On March 6, Fickle was admitted for outpatient treatment. Doctors told him to prepare for a late-summer release and possible in-home care after that.

“Then things started progressing really fast,” Fickle said.

He tested negative for brain damage, shocking doctors. He was determined to make it to the April home opener for the Seattle Mariners — something his family never missed.

This year was no different. Contrary to doctors’ predictions, Fickle healed rapidly and walked out of the hospital with nothing but a cane, just in time to fulfill the family tradition.

“I progressed so fast, I got out of the hospital a week before the game,” Fickle said.

Despite his good health, Fickle said he still faces challenges.

Physical effects are relatively minimal, given the severity of his original prognosis. He experiences constant pain in his feet. His hair, which fell out while he was sick, has grown back curly and mostly gray — a change that’s a visual reminder of his illness. Aside from that, he said, “I can’t tell I was ever sick.”

The financial and emotional toll on his family is the biggest struggle, Fickle said.

He lost his job as a manager at the Cheesecake Factory while hospital bills mounted. He struggled to find work after starting the job search in the spring — just as his family was more than a million dollars in debt.

“The money ran out before I was working,” he said.

Now, Fickle has finished training with BJ’s Restaurant & Brewhouse and is transferring to the Puyallup location this month.

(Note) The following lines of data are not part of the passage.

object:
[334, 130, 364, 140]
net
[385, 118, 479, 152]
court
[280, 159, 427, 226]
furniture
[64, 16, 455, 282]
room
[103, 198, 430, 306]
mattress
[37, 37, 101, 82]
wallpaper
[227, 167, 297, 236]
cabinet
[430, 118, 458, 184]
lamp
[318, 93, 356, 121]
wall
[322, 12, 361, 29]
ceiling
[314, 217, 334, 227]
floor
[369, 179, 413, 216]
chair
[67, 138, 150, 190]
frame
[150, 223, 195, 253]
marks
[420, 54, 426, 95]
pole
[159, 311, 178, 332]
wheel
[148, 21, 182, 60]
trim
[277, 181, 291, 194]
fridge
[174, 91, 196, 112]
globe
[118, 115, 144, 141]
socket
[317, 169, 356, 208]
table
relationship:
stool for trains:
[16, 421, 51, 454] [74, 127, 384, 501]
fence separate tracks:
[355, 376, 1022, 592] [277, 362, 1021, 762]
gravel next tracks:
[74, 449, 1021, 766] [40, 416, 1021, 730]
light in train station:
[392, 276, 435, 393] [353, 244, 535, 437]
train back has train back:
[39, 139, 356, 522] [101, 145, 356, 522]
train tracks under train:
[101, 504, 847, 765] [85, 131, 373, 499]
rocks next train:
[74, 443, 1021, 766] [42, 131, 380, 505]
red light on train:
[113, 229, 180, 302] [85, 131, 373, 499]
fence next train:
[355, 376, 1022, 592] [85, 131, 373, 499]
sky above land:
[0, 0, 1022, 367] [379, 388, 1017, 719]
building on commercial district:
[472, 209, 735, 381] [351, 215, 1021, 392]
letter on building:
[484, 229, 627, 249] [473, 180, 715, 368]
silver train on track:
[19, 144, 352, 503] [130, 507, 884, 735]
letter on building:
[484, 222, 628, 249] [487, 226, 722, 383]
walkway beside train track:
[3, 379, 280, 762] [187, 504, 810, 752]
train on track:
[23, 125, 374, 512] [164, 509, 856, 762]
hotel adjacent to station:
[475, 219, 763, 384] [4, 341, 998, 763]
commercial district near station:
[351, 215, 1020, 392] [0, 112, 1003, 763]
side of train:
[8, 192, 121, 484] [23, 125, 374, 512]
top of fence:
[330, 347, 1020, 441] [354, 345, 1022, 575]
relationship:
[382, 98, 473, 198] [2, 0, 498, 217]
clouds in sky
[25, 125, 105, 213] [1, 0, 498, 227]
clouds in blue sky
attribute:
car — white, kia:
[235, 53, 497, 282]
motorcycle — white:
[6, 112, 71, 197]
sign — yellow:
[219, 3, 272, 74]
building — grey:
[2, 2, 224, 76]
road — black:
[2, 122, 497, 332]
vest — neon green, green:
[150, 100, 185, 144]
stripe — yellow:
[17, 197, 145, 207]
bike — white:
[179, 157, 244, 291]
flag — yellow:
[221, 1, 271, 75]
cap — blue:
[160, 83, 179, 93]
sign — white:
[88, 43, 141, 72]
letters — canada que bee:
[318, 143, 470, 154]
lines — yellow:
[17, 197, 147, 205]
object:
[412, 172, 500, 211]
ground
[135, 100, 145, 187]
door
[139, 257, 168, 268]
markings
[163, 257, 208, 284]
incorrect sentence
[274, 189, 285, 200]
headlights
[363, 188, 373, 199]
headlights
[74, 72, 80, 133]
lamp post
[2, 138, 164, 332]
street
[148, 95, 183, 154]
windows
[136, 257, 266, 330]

But Fickle said he still owes about $200,000 and the family is planning a modest Christmas this year.

Still, he remains optimistic.

“We’ll get back on our feet,” Fickle said.

The most important lesson learned from his experience, Fickle said, is a simple one — always get a flu shot.

“I’ll never miss one again,” he said.

He stressed that everyone should do their part to keep themselves and their peers healthy, even the critics who contend they “feel lousy” after getting the vaccine.

“It’s better than being in the hospital for three months,” Fickle said. “I was in great shape. It can hit anybody.”

Tammy Fickle said she’s grateful for her husband’s miraculous recovery. The harrowing experience has given her a new appreciation for life, she said.

“It makes you more aware of things,” she said. “More thankful.”